Robin Agnew
On the book festival board I serve on, our board president is fond of talking about "the circle of the book." The only other bookseller on our board, he is an antiquarian, something vastly different from a new bookseller. The rest of our board consists of a newspaper editor; a student; an art gallery owner and teacher; the former (now retired) owenr of a book bindery; a professional publicist; a business owner; a Zingerman's employee; a librarian and artist; and a woman who is so busy serving on so many boards I am delighted she is a part of ours. All of us have different ideas of the "circle" and what it might mean.
To me the circle begins with the author. Without words, there would be no book, no circle, no community of book lovers. They have to have something to love! For some on the board, however, the book is a beloved object. They are experts in binding or letterpress printing or papermaking. To them the circle starts with a piece of paper.
For others on the board, the words are important no matter when they were written. Timeliness is not of the essence. For someone who programs a book festival (me), timeliness is key. How else to obtain the creator of these words if not that they are on a book tour?
If the circle begins (as I say it does) with the author, where does it go from there? Well, the author has written a book, he or she has to sell it, so next I assume it would go to an agent, then to an editor at a publishing house, then it would be published. What happens next? A book is published, how does a reader discover that book? The sales staff at the publishing house is part of the equation. But it's not the whole equation.
Booksellers and reviewers are the next piece, and it explains publishers reaching out to booksellers with free copies and enthusiastic letters of recommendation. It also explains the need for book reviews. They want us, as booksellers on the front lines, to recommend the book. I think booksellers and reviewers are a joint piece of the circle.
But since booksellers are quirky and opinionated and sometimes, apparently, wrong (the list of fellow booksellers who picked up an advance copy of The DaVinci Code and laid it back down as unreadable and unsellable is a long one), this is where the whole process can take a turn. Say we take up the cause of a book we love. We read it, we love it, we review it. And more importanlty, we press it in someone's hand. And there's no telling what we might love. I loved John Hart's The Last Child but could get few people to buy it; another bookseller said it flew off the shelves. Go figure.

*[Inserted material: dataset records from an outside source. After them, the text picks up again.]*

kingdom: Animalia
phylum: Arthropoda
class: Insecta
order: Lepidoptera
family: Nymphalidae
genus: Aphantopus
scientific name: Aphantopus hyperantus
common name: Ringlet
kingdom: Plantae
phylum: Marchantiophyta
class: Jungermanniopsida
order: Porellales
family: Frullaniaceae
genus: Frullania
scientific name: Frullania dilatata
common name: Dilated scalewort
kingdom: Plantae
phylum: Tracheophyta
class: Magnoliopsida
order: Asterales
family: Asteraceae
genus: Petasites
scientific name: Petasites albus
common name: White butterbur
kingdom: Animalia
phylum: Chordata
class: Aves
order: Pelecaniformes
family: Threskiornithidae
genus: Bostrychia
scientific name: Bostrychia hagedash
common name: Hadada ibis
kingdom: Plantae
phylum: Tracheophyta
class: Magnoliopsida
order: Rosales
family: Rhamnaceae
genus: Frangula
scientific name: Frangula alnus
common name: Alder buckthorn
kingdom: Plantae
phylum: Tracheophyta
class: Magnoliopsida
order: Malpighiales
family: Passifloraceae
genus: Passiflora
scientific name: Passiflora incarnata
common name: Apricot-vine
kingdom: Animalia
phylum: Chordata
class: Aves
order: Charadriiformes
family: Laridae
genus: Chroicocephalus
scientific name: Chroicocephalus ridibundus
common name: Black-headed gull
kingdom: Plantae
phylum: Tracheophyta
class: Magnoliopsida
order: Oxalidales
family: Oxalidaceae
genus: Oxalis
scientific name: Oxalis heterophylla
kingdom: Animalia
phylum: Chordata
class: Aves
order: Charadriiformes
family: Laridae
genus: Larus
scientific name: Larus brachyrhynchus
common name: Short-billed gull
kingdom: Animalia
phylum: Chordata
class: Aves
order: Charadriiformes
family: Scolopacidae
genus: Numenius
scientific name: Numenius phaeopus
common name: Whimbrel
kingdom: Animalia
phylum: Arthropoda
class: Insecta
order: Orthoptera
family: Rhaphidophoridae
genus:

The other day a woman came into the store who said "God told me to park in front of your store." Well, thank you God, as she then proceeded to buy lots of books. But I was able to recommend a couple favorite writers to her - Deborah Crombie and Erin Hart - and send her on her way, knowing she'd have a wonderful reading experience. That's my part of the circle. And of course this woman is the last part: she's the reader, and that's what every writer, way back in the beginning of that circle, needs to have.
Once I pressed a Ngaio Marsh book into someone's hands and said "I'm improving your life." The thing is, I think that's true. After that reader read Death of a Peer, I'm sure his life was improved. I was having a disussion via e-mail recently about whether personality plays a part in bookselling - if a particular author is very likeable, does that mean they sell more books and win more awards? I think the original product - the book itself - has to be a good one. Personality helps, but it isn't everything. Ngaio Marsh, of course, is long dead (and who knows what she was like) but she's still improving people's lives. As is our bestselling author, Rex Stout.
So the circle, to me, goes like this: author; agent; editor; publisher; sales staff; reviewer; bokseller; reader. We are all a part of it but none of us would be there without the words on the page.